As I heard his testimony my heart softened and I was silenced to the core, because I had ridiculed this man in my heart when he greeted me at the door to his house by saying, "Lafayette? I almost bought a TV station there once!" As his story unfolded, suddenly he became somewhat of a prophet – speaking truth to power. He told us of his meetings with Popes and Imams alike, and the room was as quiet as if God had said, "This is my beloved son. Listen to him!" As he spoke of leading Pope John Paul in prayer for the least of these and asking the Grand Imam of Cairo if he cared for hungry children the same, whether they were Muslim or not, I realized that this was a man motivated by God's active presence in his life.
That same night, while at dinner, I sat with other disciples with whom I had faithfully followed Christ to this hilltop in Indiana. Robert Yahara sat next to me. He was one of the heavenly host from this 3,000 member church that tended to our needs. I noticed his name tag right away. It read, "Children's Ministry Volunteer." Robert has white hair, including his beard. He is 86 years old and is in good health. As we shared our stories the most amazing thing happened. Out of 3,000 church members, who should I realize was sitting next to me but the very man I heard about on the plane – Robert Yahara!
My, my… how far a little salt can go in the stew! My, my… how far a little light can go into the darkness! My, my… how important is our public witness? Just ask Peter, for he is reminding us that our stories, our testimonies, our experiences of God's grace are too good to be made up. They are too good to be kept to ourselves, and they carry too much truth to be manipulated.
But here's the kicker. Jesus told the disciples not to say anything about what they had seen until after his resurrection. We live after the resurrection. Even as we anticipate celebrating the resurrection on Easter, we live in the knowledge that it has already happened. We live with the ritual celebration of Christ's power over sin and death, and we even expect to share a common union with God through the sacraments we share with one another.

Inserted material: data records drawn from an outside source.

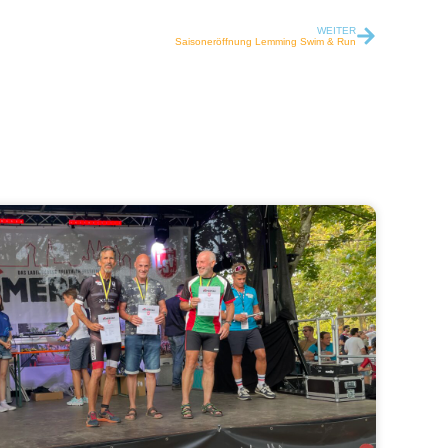
WEITER
Saisoneröffnung Lemming Swim & Run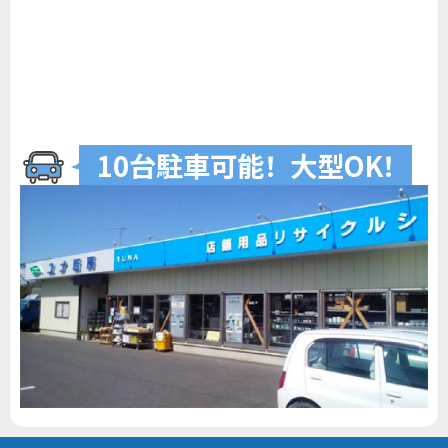
10台駐車可
能
！
大型O
K
！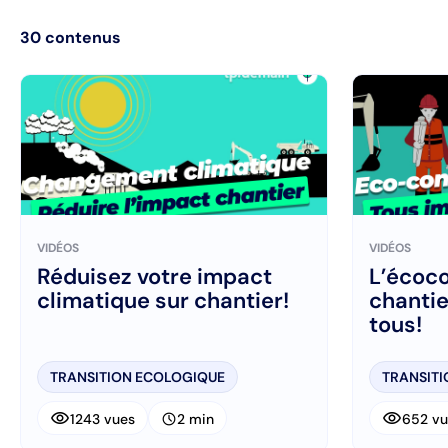
30
contenus
VIDÉOS
VIDÉOS
Réduisez votre impact
L’écoco
climatique sur chantier!
chantier
tous!
TRANSITION ECOLOGIQUE
TRANSIT
visibility
visibility
schedule
1243 vues
2 min
652 vu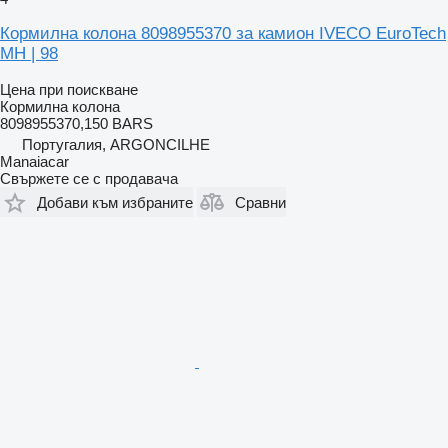
Кормилна колона 8098955370 за камион IVECO EuroTech
MH | 98
Цена при поискване
Кормилна колона
8098955370,150 BARS
Португалия, ARGONCILHE
Manaiacar
Свържете се с продавача
Добави към избраните
Сравни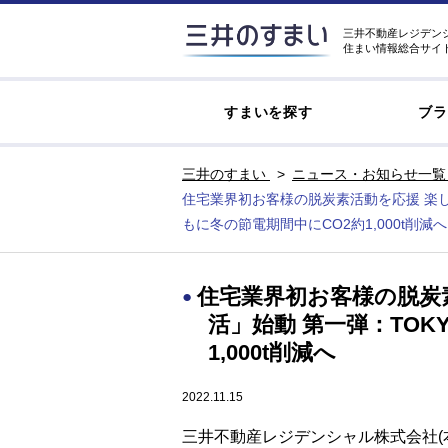
三井不動産レジデン
住まい情報総合サイ
すまいを探す
ブラ
三井のすまい
ニュース・お知らせ一覧
住宅業界初お客様の脱炭素活動を応援 楽し
もに冬の節電期間中にCO2約1,000t削減へ
住宅業界初お客様の脱炭
活」始動 第一弾：TOK
1,000t削減へ
2022.11.15
三井不動産レジデンシャル株式会社(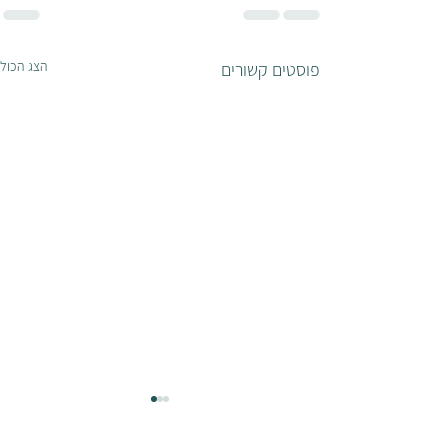
הצג הכול
פוסטים קשורים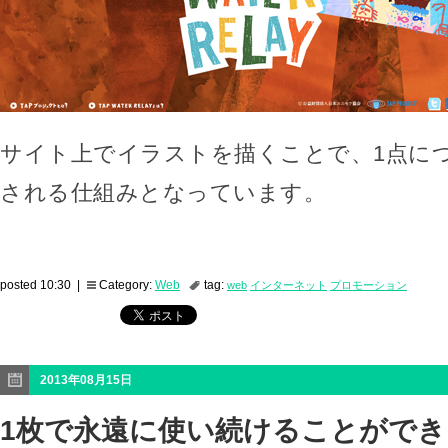
サイト上でイラストを描くことで、1点につ
される仕組みとなっています。
posted 10:30 |
Category:
Web
tag:
web
インターネット
プロモーション
2013年08月15日
1枚で永遠に使い続けることがで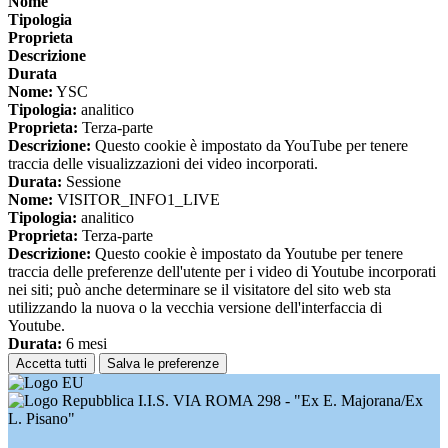
Nome
Tipologia
Proprieta
Descrizione
Durata
Nome:
YSC
Tipologia:
analitico
Proprieta:
Terza-parte
Descrizione:
Questo cookie è impostato da YouTube per tenere
traccia delle visualizzazioni dei video incorporati.
Durata:
Sessione
Nome:
VISITOR_INFO1_LIVE
Tipologia:
analitico
Proprieta:
Terza-parte
Descrizione:
Questo cookie è impostato da Youtube per tenere
traccia delle preferenze dell'utente per i video di Youtube incorporati
nei siti; può anche determinare se il visitatore del sito web sta
utilizzando la nuova o la vecchia versione dell'interfaccia di
Youtube.
Durata:
6 mesi
Accetta tutti
Salva le preferenze
I.I.S. VIA ROMA 298 - "Ex E. Majorana/Ex
L. Pisano"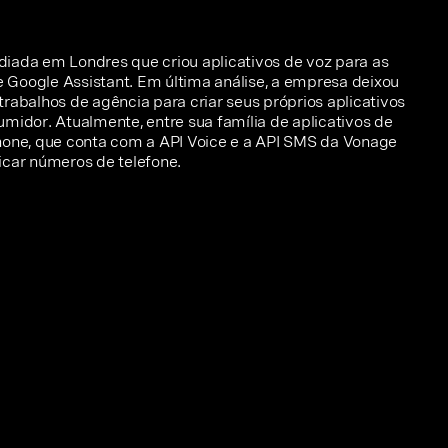
iada em Londres que criou aplicativos de voz para as
Google Assistant. Em última análise, a empresa deixou
rabalhos de agência para criar seus próprios aplicativos
midor. Atualmente, entre sua família de aplicativos de
hone, que conta com a API Voice e a API SMS da Vonage
icar números de telefone.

So, as we feast on the knowledge of the presence of God, let us remember there is no intermediary. There is only God. There is nothing to stop us from being transformed in the likeness of Christ, nothing except our own desires to build booths in an attempt to define and contain what we cannot define or contain. Let us not wait for the chance that best suites us to respond to God's grace. Let us simply move from worship into action, from being loved into loving. And to God be the glory, both now and always. Amen.